→ Work request 1: According to the court opinion below, what fine did the Plaintiff receive after his conviction?

From Casetext: Smarter Legal Research

Pierson v. Itawamba Cnty.

UNITED STATES DISTRICT COURT FOR THE NORTHERN DISTRICT OF MISSISSIPPI ABERDEEN DIVISION
Jun 2, 2020
CIVIL ACTION NO. 1:19-CV-00085-GHD-RP (N.D. Miss. Jun. 2, 2020)

Opinion

CIVIL ACTION NO. 1:19-CV-00085-GHD-RP

06-02-2020

JONATHAN LEE PIERSON PLAINTIFF v. ITAWAMBA COUNTY, MISSISSIPPI; et al. DEFENDANTS


OPINION

Presently before the Court is the Defendant John Bishop's Motion for Judgment on the Pleadings [18], the Defendant Larry Johnson's Motion for Rule 7 Reply and Discovery Relief [22], which includes an assertion of qualified immunity, and the Defendants' motion for judgment on the pleadings to dismiss duplicate official capacity claims [20]. Upon due consideration, the Court finds that the motions should be granted as set forth below.

I. Factual and Procedural Background

The Plaintiff brings this action for, inter alia, wrongful arrest pursuant to 42 U.S.C. § 1983 against the Defendants (which include Itawamba County, the Sheriff of Itawamba County, a Deputy Sheriff, and a Justice Court Judge in Itawamba County) alleging that he was wrongfully arrested and denied due process in connection with his arrest on October 25, 2017, for disorderly conduct, failure to comply, and pursuant to an outstanding warrant for his arrest [Compl., Doc. 1, at pp. 1-3; Doc. 22].

On October 25, 2017, the Plaintiff was arrested in Fulton, Mississippi, by the Defendant Deputy Sheriff Larry Johnson and charged with disorderly conduct and failure to comply, after twice failing to provide identification and after Deputy Johnson determined that the Plaintiff had an outstanding warrant for his arrest pending in Lee County [Doc. 22 - Exhs. 1, 2, and 3]. The Plaintiff then appeared for trial before the Itawamba County Justice Court on December 17, 2017, on a charge of disturbing the public peace, in violation of Miss. Code Ann. § 97-35-15 [Doc. 1, at p. 5]. The Plaintiff was convicted of the charge and fined $283.75 [Doc. 22-2]. The Defendant Justice Court Judge John Bishop presided over the Plaintiff's trial. The Plaintiff has appealed his conviction within the state court system; the appeal remains pending [Doc. 22-2].

→ Work request 2: Echo the rows below, starting with their first line and going on through the line that contains "16: (478, 375)", with both of those lines included. Omit the pictures from your reply.

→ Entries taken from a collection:
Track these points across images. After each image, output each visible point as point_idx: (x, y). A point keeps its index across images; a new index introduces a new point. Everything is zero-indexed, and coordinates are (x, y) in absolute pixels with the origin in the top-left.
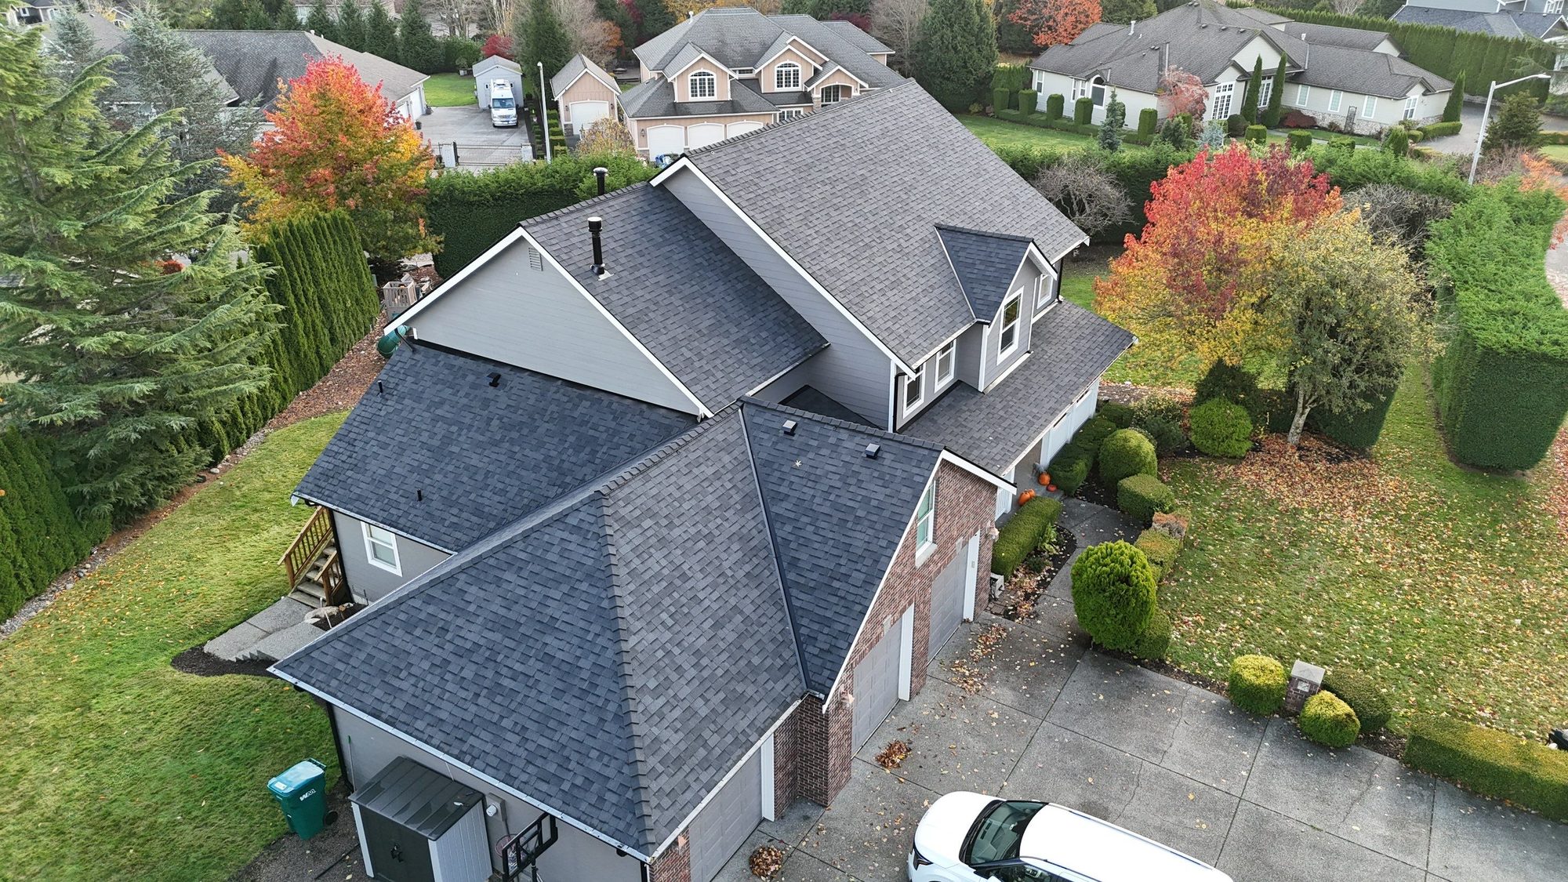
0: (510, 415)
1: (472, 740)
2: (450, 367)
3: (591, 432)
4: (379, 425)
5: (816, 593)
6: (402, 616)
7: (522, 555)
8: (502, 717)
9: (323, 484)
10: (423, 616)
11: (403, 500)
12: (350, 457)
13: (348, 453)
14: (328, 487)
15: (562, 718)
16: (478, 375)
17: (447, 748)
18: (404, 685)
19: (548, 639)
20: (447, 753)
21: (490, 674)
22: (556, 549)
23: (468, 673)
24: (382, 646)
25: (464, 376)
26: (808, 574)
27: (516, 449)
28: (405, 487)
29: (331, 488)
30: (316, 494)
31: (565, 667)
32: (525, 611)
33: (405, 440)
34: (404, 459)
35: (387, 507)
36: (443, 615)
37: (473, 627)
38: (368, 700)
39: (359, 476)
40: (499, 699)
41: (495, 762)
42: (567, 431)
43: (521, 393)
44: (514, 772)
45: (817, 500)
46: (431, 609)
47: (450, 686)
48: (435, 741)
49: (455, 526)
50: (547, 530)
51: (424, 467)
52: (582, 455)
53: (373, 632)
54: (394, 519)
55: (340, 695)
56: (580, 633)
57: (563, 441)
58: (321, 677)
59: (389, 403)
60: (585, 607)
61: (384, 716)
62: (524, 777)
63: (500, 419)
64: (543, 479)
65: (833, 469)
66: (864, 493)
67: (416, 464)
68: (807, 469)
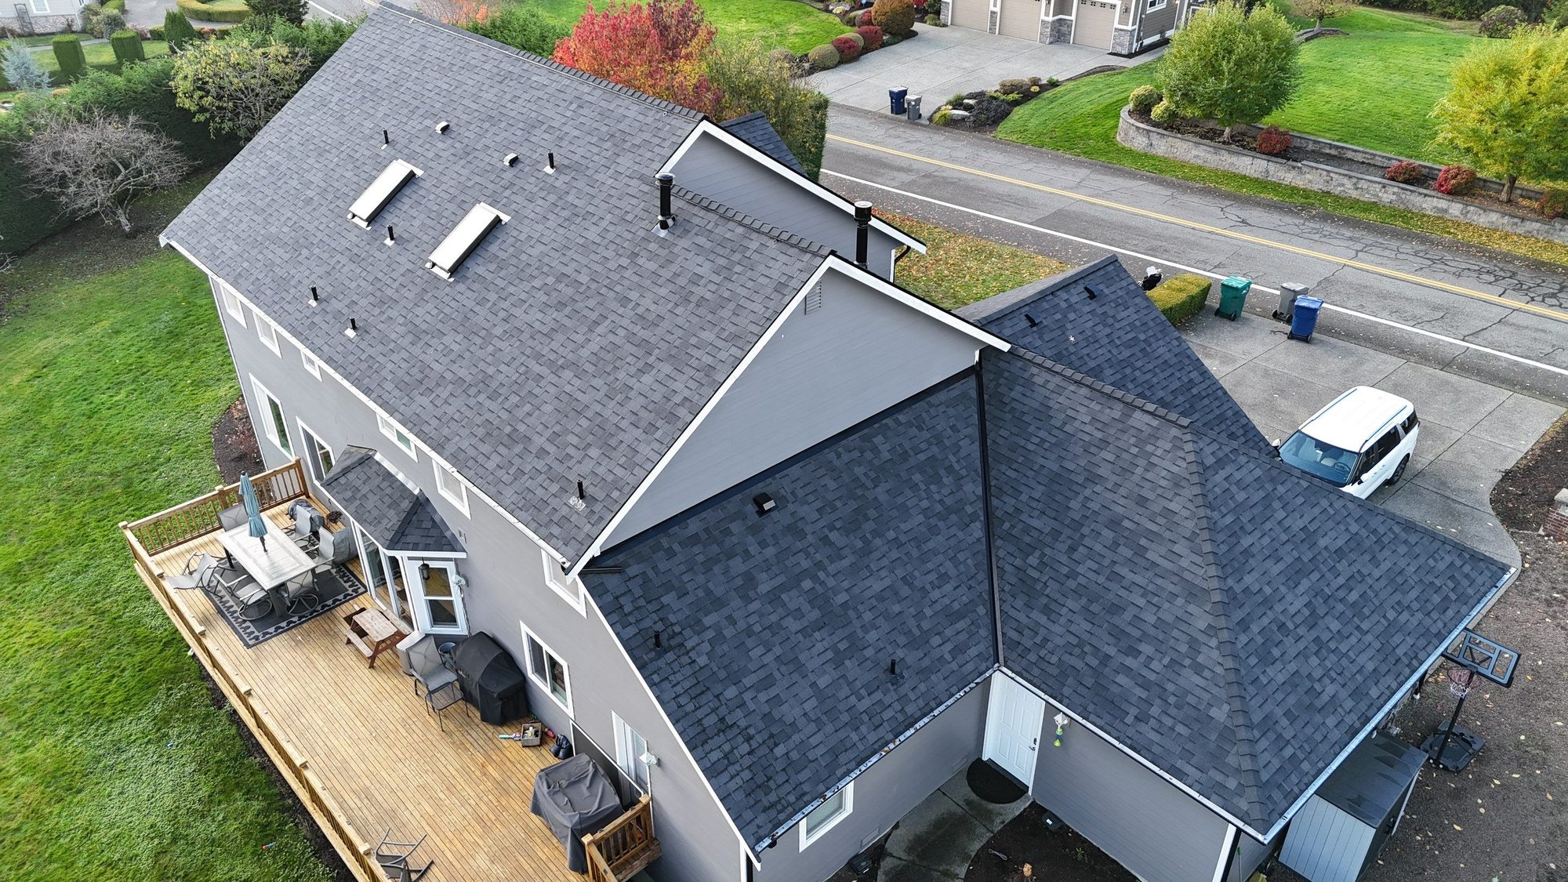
0: (833, 517)
1: (1400, 652)
2: (694, 539)
3: (922, 457)
4: (722, 674)
5: (1198, 406)
6: (1253, 661)
7: (1229, 519)
8: (1384, 617)
9: (773, 797)
10: (1260, 640)
11: (878, 695)
12: (749, 739)
13: (740, 739)
14: (782, 792)
15: (1397, 570)
16: (740, 516)
17: (1402, 678)
18: (1331, 689)
19: (1322, 543)
20: (1407, 679)
21: (1340, 607)
22: (1234, 489)
23: (1335, 626)
24: (1279, 696)
25: (727, 532)
26: (1177, 402)
27: (891, 534)
28: (858, 684)
29: (788, 787)
30: (782, 817)
31: (1353, 544)
32: (1288, 547)
33: (778, 650)
34: (810, 666)
35: (877, 720)
36: (1265, 621)
37: (1289, 598)
38: (1336, 735)
39: (796, 738)
40: (1366, 611)
41: (1422, 642)
42: (904, 475)
43: (810, 488)
44: (1434, 630)
45: (1115, 352)
46: (1255, 628)
47: (1343, 648)
48: (1394, 685)
49: (958, 650)
50: (1210, 485)
51: (842, 646)
52: (945, 480)
53: (1259, 700)
54: (901, 718)
55: (1321, 764)
56: (1324, 517)
57: (914, 487)
58: (1294, 779)
59: (689, 645)
60: (1300, 500)
61: (1357, 725)
62: (1440, 624)
63: (832, 527)
64: (953, 530)
65: (1090, 324)
66: (1124, 323)
67: (830, 655)
68: (1081, 337)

→ Task response 1: He was fined $283.75.

→ Task response 2:
Track these points across images. After each image, output each visible point as point_idx: (x, y). A point keeps its index across images; a new index introduces a new point. Everything is zero-indexed, and coordinates are (x, y) in absolute pixels with the origin in the top-left.
0: (510, 415)
1: (472, 740)
2: (450, 367)
3: (591, 432)
4: (379, 425)
5: (816, 593)
6: (402, 616)
7: (522, 555)
8: (502, 717)
9: (323, 484)
10: (423, 616)
11: (403, 500)
12: (350, 457)
13: (348, 453)
14: (328, 487)
15: (562, 718)
16: (478, 375)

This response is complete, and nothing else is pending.